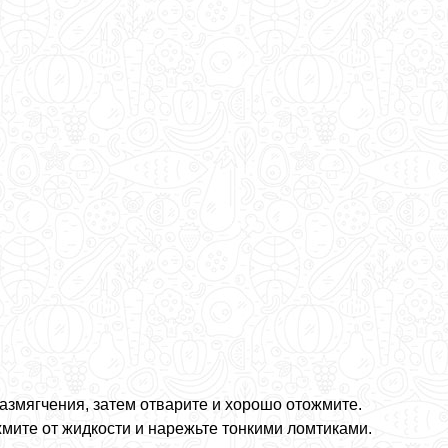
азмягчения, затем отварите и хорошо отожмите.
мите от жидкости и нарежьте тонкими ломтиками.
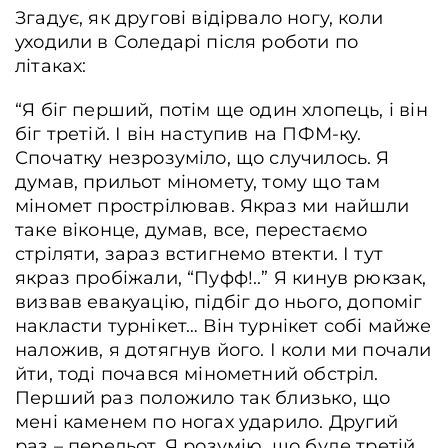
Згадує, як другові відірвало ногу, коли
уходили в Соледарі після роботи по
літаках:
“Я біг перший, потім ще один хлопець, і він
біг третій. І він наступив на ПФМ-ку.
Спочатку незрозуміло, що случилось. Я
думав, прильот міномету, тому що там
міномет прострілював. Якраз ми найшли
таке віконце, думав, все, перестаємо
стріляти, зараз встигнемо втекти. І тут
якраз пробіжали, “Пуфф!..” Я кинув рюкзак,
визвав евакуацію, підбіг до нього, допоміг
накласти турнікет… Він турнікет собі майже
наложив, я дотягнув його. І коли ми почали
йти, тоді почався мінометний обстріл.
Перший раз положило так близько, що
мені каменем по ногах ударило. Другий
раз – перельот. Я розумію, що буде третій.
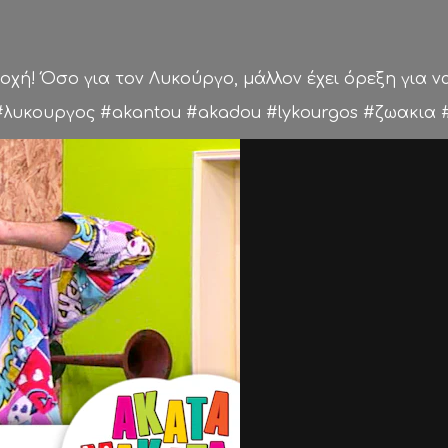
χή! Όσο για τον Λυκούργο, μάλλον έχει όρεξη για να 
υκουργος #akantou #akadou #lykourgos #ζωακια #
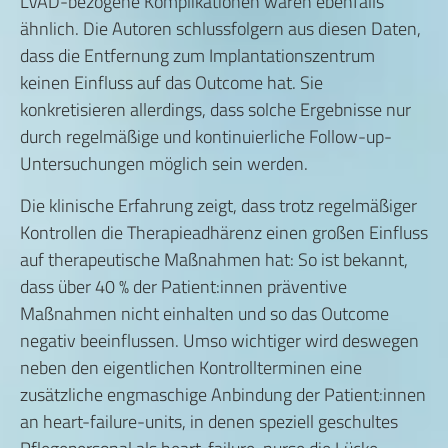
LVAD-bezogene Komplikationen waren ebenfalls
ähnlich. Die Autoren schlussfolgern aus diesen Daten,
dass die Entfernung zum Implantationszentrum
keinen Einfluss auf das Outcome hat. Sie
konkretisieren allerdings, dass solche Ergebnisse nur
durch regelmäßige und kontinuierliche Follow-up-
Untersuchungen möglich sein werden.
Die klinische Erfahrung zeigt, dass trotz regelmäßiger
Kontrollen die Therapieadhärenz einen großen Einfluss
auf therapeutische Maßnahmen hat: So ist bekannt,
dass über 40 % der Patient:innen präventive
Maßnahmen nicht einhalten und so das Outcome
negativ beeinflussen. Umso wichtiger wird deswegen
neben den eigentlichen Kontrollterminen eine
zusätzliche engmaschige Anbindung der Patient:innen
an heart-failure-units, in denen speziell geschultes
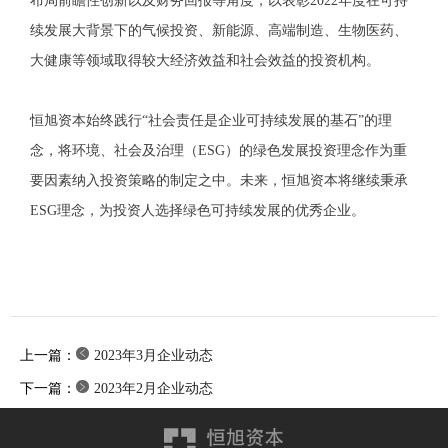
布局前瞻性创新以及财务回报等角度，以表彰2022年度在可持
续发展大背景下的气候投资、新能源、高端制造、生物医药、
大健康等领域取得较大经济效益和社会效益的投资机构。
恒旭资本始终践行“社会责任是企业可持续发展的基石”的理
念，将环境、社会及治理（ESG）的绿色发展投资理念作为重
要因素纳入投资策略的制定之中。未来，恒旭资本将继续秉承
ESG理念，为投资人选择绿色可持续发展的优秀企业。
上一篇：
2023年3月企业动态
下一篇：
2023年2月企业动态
==
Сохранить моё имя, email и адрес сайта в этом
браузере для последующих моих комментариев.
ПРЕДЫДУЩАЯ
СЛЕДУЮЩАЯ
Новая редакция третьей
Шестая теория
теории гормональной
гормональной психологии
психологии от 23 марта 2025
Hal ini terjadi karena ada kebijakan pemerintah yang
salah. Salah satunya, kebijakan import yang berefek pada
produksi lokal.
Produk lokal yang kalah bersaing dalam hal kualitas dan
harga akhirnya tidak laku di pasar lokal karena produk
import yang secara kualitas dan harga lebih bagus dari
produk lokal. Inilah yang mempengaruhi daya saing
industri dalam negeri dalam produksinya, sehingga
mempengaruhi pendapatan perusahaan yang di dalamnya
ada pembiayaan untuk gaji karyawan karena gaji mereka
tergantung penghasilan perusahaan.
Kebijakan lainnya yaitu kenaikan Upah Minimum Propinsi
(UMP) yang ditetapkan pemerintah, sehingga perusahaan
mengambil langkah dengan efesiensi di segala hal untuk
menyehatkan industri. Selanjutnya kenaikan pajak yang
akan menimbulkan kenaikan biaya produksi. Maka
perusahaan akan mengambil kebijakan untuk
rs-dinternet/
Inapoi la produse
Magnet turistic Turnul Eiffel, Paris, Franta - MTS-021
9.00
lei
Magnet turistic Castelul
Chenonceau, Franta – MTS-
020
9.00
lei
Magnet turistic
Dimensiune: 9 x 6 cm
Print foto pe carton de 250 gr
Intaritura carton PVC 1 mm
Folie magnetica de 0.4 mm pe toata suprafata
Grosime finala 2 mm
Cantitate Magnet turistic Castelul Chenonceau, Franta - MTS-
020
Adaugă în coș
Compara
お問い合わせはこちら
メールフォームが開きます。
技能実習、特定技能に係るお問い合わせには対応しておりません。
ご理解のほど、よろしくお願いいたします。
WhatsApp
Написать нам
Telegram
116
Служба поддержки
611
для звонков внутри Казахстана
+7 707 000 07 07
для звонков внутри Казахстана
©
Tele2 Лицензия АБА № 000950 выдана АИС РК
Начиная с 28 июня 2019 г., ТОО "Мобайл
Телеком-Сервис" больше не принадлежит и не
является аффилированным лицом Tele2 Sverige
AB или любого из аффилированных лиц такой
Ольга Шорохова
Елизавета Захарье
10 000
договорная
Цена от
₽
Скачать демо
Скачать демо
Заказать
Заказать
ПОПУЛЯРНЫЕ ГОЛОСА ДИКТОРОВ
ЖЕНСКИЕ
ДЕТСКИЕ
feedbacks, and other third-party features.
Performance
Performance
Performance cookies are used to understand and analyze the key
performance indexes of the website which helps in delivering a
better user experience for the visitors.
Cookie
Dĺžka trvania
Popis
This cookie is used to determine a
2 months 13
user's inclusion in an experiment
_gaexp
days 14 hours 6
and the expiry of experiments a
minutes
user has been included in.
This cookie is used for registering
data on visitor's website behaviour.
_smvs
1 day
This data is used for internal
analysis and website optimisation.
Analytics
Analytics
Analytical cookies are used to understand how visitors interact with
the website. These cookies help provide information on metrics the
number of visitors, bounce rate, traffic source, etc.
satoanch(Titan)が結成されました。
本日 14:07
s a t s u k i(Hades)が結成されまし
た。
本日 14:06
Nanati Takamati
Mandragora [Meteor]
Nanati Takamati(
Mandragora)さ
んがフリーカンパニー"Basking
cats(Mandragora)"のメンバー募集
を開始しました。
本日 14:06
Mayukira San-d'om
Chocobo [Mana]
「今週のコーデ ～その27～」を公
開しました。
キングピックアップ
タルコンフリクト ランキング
---
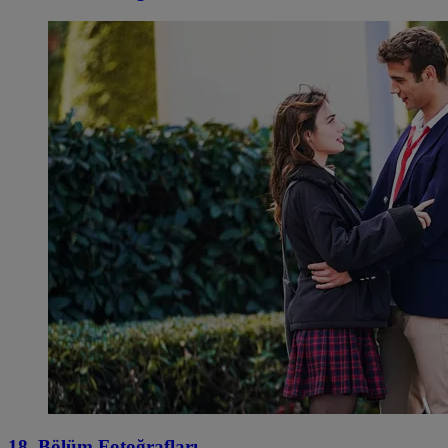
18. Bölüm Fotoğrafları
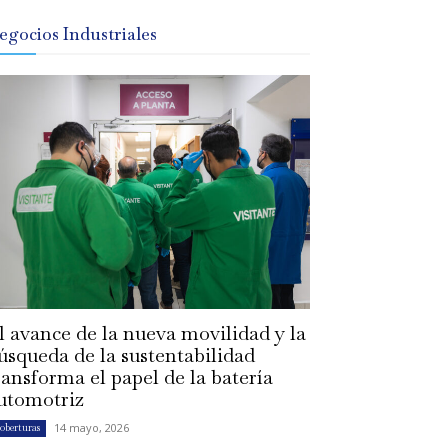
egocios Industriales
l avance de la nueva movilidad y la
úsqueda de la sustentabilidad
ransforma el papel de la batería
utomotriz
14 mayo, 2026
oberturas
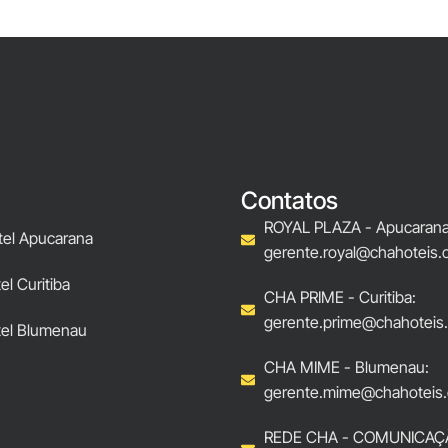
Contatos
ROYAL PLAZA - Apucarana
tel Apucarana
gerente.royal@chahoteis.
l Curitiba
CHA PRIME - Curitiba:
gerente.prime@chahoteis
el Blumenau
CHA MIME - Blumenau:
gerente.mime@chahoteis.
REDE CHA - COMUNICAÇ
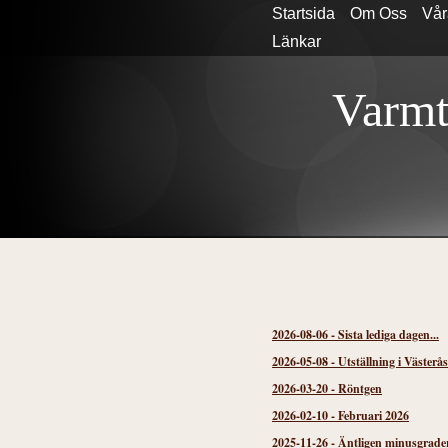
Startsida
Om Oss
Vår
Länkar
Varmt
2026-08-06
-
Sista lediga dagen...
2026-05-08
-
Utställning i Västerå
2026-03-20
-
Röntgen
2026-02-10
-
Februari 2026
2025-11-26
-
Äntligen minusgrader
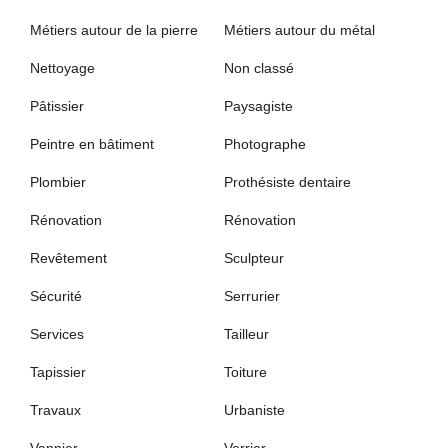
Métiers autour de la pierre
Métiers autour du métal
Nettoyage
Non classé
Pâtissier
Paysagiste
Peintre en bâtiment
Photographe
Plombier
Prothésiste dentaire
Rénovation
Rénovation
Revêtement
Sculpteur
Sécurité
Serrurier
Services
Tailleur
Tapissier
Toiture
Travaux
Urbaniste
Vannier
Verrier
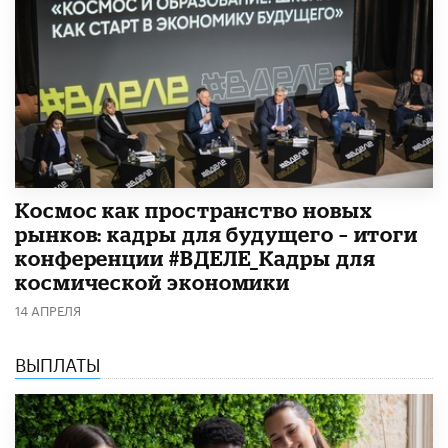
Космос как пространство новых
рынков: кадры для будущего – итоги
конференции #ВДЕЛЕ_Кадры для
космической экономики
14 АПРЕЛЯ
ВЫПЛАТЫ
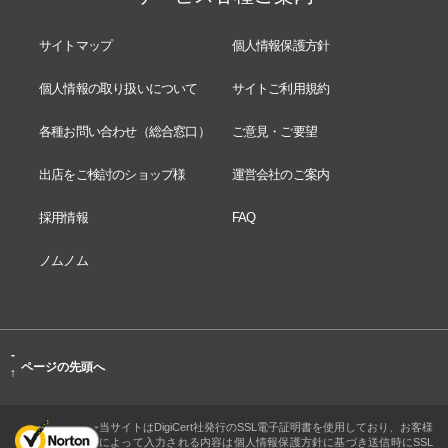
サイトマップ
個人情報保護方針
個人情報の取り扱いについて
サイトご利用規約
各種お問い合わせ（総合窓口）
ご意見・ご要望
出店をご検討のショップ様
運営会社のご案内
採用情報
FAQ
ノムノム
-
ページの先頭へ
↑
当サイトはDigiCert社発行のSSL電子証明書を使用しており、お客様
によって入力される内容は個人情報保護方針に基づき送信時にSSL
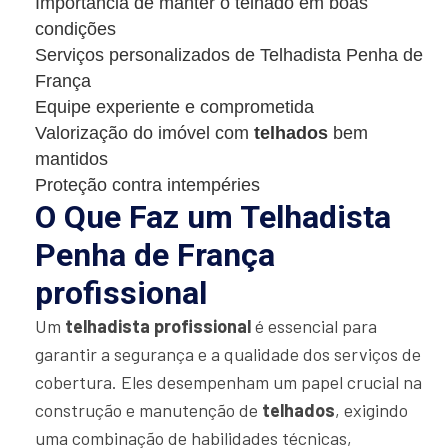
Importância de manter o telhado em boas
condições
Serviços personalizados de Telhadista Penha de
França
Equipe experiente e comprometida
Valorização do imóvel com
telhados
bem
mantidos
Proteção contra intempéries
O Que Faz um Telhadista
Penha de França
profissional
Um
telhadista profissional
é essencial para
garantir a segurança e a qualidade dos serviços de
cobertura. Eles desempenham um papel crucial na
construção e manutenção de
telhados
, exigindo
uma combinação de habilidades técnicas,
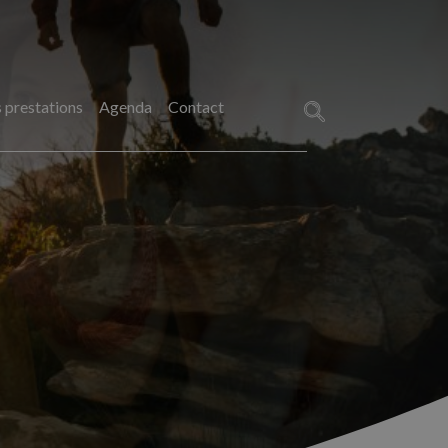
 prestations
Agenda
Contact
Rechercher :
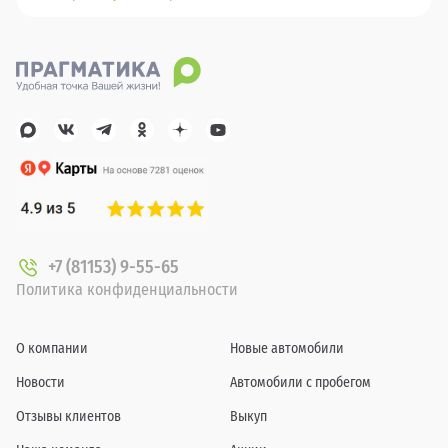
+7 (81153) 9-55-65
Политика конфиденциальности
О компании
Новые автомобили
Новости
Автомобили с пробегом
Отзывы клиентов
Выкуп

#### [TASK DETAILS]
Gather up, from the records above, each line where the word "Maßnahmen" appears.

#### [SOLUTION TO THE EXERCISE]
auf therapeutische Maßnahmen hat: So ist bekannt,
Maßnahmen nicht einhalten und so das Outcome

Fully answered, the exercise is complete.